The brain's vomiting center gets information from a number of places, including:

  • the Chemoreceptor Trigger Zone (CTZ)
  • senses, such as taste and smell
  • emotions, such as fear and distress
  • the inner ear
  • the stomach

Chemotherapy sends messages to the brain's vomiting center in two ways:

  • Through the Chemoreceptor Trigger Zone (CTZ). Chemotherapy drugs cause the body to release certain chemicals like serotonin, dopamine, and histamine. These chemicals activate the brain's CTZ and vomiting center.
  • Through the gastrointestinal system – chemotherapy works by stopping or slowing the growth of cancer cells, which grow and divide quickly. But it can also harm healthy cells that grow and divide quickly, such as those in the lining of your mouth, stomach and intestines. This damage can cause serotonin to be released. The serotonin serves as a messenger that signals the brain’s vomiting center.

Q: How long do these symptoms last?

Acute Chemotherapy Induced Nausea and Vomiting (CINV) can begin within a few minutes to several hours after chemotherapy and usually ends within 24 hours. The nausea and vomiting is generally most severe for the first 5 or 6 hours after therapy.

Delayed CINV occurs more than 24 hours after chemotherapy and may continue for several days. The nausea and vomiting is usually most severe about 48 to 72 hours after treatment and can last for up to 6 or 7 days.

Anticipatory CINV affects people who suffered nausea and vomiting in previous cancer treatments. Anticipatory CINV can be triggered by things that a person associates with chemotherapy, including certain smells, tastes, objects, or images.

Q: What are the most effective medications to treat nausea and vomiting?

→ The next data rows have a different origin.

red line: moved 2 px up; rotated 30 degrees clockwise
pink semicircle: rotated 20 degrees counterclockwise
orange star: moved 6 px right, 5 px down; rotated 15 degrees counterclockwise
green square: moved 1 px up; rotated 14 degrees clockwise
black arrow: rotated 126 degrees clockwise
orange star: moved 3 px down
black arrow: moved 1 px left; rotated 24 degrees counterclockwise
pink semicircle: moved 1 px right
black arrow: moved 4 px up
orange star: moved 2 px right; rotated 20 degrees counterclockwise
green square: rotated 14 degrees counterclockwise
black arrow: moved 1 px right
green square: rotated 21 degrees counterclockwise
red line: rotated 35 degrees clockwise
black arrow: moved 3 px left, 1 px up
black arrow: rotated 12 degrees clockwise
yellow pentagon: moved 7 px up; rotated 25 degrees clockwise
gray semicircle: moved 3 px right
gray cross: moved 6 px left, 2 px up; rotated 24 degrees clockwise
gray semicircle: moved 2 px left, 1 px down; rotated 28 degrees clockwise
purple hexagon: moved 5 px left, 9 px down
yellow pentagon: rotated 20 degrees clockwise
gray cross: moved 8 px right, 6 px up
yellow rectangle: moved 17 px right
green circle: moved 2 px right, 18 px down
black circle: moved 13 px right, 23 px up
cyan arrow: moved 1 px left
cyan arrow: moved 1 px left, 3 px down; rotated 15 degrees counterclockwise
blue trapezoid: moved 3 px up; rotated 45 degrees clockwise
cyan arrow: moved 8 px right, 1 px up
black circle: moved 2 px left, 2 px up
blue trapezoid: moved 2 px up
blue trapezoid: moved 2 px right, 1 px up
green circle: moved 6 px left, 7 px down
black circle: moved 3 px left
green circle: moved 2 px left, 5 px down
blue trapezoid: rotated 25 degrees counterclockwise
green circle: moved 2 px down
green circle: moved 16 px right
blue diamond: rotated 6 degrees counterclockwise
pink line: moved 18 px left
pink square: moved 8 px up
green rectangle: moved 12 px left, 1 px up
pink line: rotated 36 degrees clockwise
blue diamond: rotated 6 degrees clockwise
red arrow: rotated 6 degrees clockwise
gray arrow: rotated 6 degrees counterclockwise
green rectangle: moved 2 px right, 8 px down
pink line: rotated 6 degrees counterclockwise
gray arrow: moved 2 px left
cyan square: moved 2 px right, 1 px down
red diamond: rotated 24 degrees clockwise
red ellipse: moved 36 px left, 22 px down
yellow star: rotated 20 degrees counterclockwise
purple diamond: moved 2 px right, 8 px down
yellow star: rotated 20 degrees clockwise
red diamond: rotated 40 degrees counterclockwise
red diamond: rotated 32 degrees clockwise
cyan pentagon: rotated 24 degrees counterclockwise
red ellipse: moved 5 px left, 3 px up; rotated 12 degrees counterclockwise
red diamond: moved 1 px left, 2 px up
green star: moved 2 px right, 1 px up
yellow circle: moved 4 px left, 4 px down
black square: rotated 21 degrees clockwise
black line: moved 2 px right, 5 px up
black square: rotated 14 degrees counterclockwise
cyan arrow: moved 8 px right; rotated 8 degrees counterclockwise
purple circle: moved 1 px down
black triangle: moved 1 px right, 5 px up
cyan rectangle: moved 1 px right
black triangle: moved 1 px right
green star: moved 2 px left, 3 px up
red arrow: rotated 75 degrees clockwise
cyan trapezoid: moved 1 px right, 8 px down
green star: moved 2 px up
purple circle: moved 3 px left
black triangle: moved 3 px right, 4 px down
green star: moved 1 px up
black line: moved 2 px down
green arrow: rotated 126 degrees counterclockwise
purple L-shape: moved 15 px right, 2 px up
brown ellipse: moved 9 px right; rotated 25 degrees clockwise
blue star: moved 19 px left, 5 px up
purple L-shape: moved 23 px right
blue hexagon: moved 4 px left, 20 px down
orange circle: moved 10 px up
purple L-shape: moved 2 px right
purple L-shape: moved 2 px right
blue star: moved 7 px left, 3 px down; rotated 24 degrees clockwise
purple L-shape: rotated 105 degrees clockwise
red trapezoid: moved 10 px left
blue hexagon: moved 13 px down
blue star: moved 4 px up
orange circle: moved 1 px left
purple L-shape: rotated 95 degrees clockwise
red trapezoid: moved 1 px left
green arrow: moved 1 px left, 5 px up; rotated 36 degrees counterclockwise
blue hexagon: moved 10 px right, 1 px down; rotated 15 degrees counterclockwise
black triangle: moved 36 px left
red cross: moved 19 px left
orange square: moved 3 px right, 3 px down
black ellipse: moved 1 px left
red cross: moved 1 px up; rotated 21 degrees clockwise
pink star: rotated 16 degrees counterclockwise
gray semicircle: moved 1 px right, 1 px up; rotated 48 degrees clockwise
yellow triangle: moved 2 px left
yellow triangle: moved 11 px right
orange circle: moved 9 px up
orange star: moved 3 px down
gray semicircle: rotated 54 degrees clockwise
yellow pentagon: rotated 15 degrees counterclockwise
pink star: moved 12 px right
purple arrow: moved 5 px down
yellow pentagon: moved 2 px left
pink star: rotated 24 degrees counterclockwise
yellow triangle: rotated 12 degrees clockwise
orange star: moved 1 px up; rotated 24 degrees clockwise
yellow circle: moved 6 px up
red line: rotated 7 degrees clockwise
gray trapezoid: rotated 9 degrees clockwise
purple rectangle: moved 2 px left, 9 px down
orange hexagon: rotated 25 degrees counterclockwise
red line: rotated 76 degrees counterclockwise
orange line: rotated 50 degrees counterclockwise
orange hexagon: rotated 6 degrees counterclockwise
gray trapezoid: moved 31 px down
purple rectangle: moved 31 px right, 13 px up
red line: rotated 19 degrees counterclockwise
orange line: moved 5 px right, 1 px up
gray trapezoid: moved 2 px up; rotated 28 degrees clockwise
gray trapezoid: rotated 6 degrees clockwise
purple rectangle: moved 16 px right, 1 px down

The most effective medications may depend on the type of chemotherapy you are receiving and your risk of CINV. Here at UNC, the Comprehensive Cancer Support Program staff can help your doctor find the best combination of drugs to control your symptoms effectively.

You should talk to your doctor before you start chemotherapy, as many times you can take a medication before chemotherapy if you are at risk for CINV.

Q: Is there anything I can try if I don’t want to take a medication?

If you have anticipatory nausea and vomiting, there are a number of techniques that you can use to help with these symptoms.  These include guided imagery, hypnosis, relaxation techniques, behavioral modification techniques and distraction. The UNC Comprehensive Cancer Support Program team can help direct you to these resources.

For acute or delayed nausea and vomiting, some people find that it helps to change their eating habits and diet. UNC has a nutritionist on our care team who can help you make changes to avoid nausea and vomiting.  The National Cancer Institute also offers a free e-book with eating hints: http://www.cancer.gov/cancerinfo/eatinghintsIcon indicating that a link will open an external site.

Other non-medication approaches to control CINV include guided imagery, acupuncture, acupressure and hypnosis.